Enter number 11. And I thought 10 was goofy. Have you seen this guy? He spends the first 20 minutes ransacking this little girl’s house for food, and finally settle on fish fingers and custard. How ridiculous. Except, it wasn’t that ridiculous. Somehow it was endearing, as were his floppy hair and exaggerated movements. All of it together just seemed to work. The moment, though, for me came in the first episode, toward the end, when he stood up to the police force that was looking for the escaped prisoner. When they scanned him and went through all the faces of the previous Doctors, and he walks through and announces that he is the Doctor. He was the Doctor from that moment on. He holds a special place at our house, because he was the one my wife and kids really got into. He had so many classic stories and moments, and as it came down to the end, I was feeling the same thing I had felt when I got to the end of 10’s time. I knew it was coming, but I didn’t want it to come. How could 12 top what 11 had done?
I don’t have all those answers yet. I have hope that it will happen though. I know for a lot of folks, this transition has been a rough one, and I get it, but for me, this time, it hasn’t been bad. I have actually enjoyed. I think a part of it is that I know now that I have cone through this twice before, and each time it worked out. i have confidence this time will too. I think I have just been enjoying getting to know this Doctor. Discovering his quirks and what makes him tick. It has been a good ride, so far, and I think it will get better in Series 9. I don’t know if he has had his moment yet where he has become “my Doctor,” but I am sure it is coming. I take that back. He did have his moment, at the end of “The Mummy on the Orient Express,” when Clara thought he didn’t value lives of those around him, and he demonstrated that there were few things that mattered more. Maybe that was his moment for me.
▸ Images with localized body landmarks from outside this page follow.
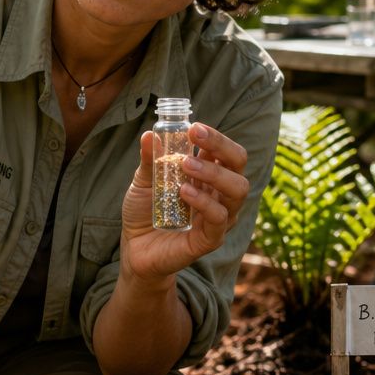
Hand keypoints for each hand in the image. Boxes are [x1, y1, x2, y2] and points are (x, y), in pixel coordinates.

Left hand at [119, 123, 249, 283]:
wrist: (135, 248)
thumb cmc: (145, 211)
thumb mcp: (143, 181)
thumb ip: (150, 160)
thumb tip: (150, 134)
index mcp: (210, 176)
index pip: (226, 152)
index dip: (216, 137)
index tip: (194, 127)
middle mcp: (220, 194)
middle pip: (238, 165)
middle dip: (221, 146)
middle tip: (195, 136)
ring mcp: (219, 217)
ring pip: (236, 190)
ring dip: (213, 172)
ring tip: (187, 164)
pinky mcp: (211, 239)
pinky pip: (219, 218)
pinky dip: (204, 202)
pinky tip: (184, 192)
So, when someone asks me who my favorite Doctor is, I don’t think it is wrong for me to say the current one. I know if he’s not right now, he will be. It is how it has worked before. I have enjoyed each of them almost equally. Now, I am enjoying getting to know some of the classic Doctors, like watching some classic 4 or 6, or listening to the audio adventures of 8. Each version of the Doctor is just great and adds something to the overall story and Mythos, so it is hard for me to pick just one. I guess picking the current one is maybe the easy answer, the easy way out, but it might just be true, for now at least.